+++ EXTRACTED ENTRIES
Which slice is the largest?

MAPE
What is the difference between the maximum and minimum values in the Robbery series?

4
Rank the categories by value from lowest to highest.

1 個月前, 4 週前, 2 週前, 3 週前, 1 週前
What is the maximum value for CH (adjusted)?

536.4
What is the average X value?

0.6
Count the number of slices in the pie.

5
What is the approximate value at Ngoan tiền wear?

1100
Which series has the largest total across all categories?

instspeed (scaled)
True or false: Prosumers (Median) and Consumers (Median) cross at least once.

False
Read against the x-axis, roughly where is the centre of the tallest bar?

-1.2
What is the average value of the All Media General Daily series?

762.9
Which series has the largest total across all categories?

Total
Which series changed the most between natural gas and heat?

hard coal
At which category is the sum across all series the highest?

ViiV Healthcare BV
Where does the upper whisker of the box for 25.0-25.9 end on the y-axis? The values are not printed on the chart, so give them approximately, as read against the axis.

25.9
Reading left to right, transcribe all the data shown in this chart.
++++++
WHAT YOU NEED TO DO.
Pick out each of the lines above that contains the word "maximum" and copy those lines. Match case exactly.

PROBLEM SOLUTION.
What is the difference between the maximum and minimum values in the Robbery series?
What is the maximum value for CH (adjusted)?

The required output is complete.